Antier, a las once de la mañana, recibí una llamada de mi esposo. Ustedes pensarán que fue una situación normal; sin embargo, mi esposo falleció hace tres años, de eso estoy convencida, aunque jamás encontraron el cadáver dentro del vehículo que quedó completamente destruido tras caer a un precipicio de treinta metros. El asiento del conductor se encontraba cubierto de sangre. Los policías que investigaron el caso creen que animales salvajes se llevaron el cuerpo de mi marido para comérselo, pero ellos dicen que no pueden asegurar nada, que solo son conjeturas, pues no hay pruebas fehacientes. Fue un misterio muy sonado en el pueblo, incluso llegó a salir en los periódicos más importantes del país. Después de unos meses de búsqueda infructuosa, decidimos hacer un sepulcro simbólico. Era momento de dejar el pasado atrás y continuar viviendo el presente. Dentro del ataúd metimos fotografías, ropa y objetos que pertenecían a mi esposo. De esa manera concluimos este triste capítulo de nuestras vidas. Por mi bien y por el de mi hijo decidí tener una relación con un compañero del trabajo, aunque no volví a casarme. Mis suegros estuvieron de acuerdo, ellos también deseaban zanjar el tema y llorar su tristeza.
Como ya les mencioné, han pasado tres años de aquel desafortunado accidente y aún no puedo superarlo. Estoy a punto de volverme loca. Ayer me habló de nuevo, como si nada. Yo estaba nerviosa al extremo. Sentía que mi corazón estaba atorado en mi garganta. Él habló para continuar con nuestra última conversación. Su voz sonaba distinta, como cuando éramos jóvenes, como cuando él trataba de conquistarme.
—¿Te sientes bien? —me preguntó después de una pausa. Yo creo que oyó mi respiración agitada, percibió mi turbación.
—¿No recuerdas nada de lo que te pasó? —alcancé a decir.
—¿Y qué pasó?
—Nada —dije y colgué.
Estaba harta de su recuerdo. ¿Por qué no se largaba al infierno y me dejaba en paz de una vez por todas?

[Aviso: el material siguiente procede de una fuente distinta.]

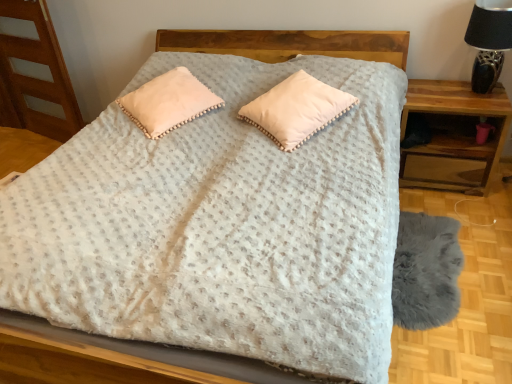
Question: From a real-world perspective, is peach velvety pillow at center, positioned as the 2th pillow in right-to-left order, physically located above or below wooden nightstand at right?

Choices:
 (A) below
 (B) above

Answer: (B)

Question: Would you say peach velvety pillow at center, positioned as the 2th pillow in right-to-left order, is to the left or to the right of wooden nightstand at right in the picture?

Choices:
 (A) left
 (B) right

Answer: (A)

Question: Which object is the closest to the wooden nightstand at right?

Choices:
 (A) black ceramic table lamp at upper right
 (B) gray fluffy rug at lower right
 (C) peach velvety pillow at center, positioned as the 2th pillow in right-to-left order
 (D) pom-pom trim pillow at center, acting as the first pillow starting from the right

Arranqué el cable de un fuerte jalón y aventé el teléfono contra el piso; no obstante, este seguía sonando. El ring ring taladraba mis oídos y se introducía a mi organismo. No lograba comprenderlo, ¿por qué carajos seguía sonando ese aparato? Tomé la bocina y la coloqué en mi oreja.
—¿Recordar qué cosa? —insistió.
—Te juro que no fue mi idea estropear los frenos de tu coche —admití.
—¿Los frenos? —seguía como si no supiera nada de lo acontecido, y eso era lo que más me dolía.
—¡Ya cállate!
Grité de desesperación. Lancé patadas al aire y puñetazos a la pared. Luego busqué un mazo y destrocé el teléfono, pero el ring ring no paraba, esos sonidos eran unas cuchillas bien afiladas que licuaban mi cerebro.
Mi difunto esposo vivía en el teléfono, en mi cabeza.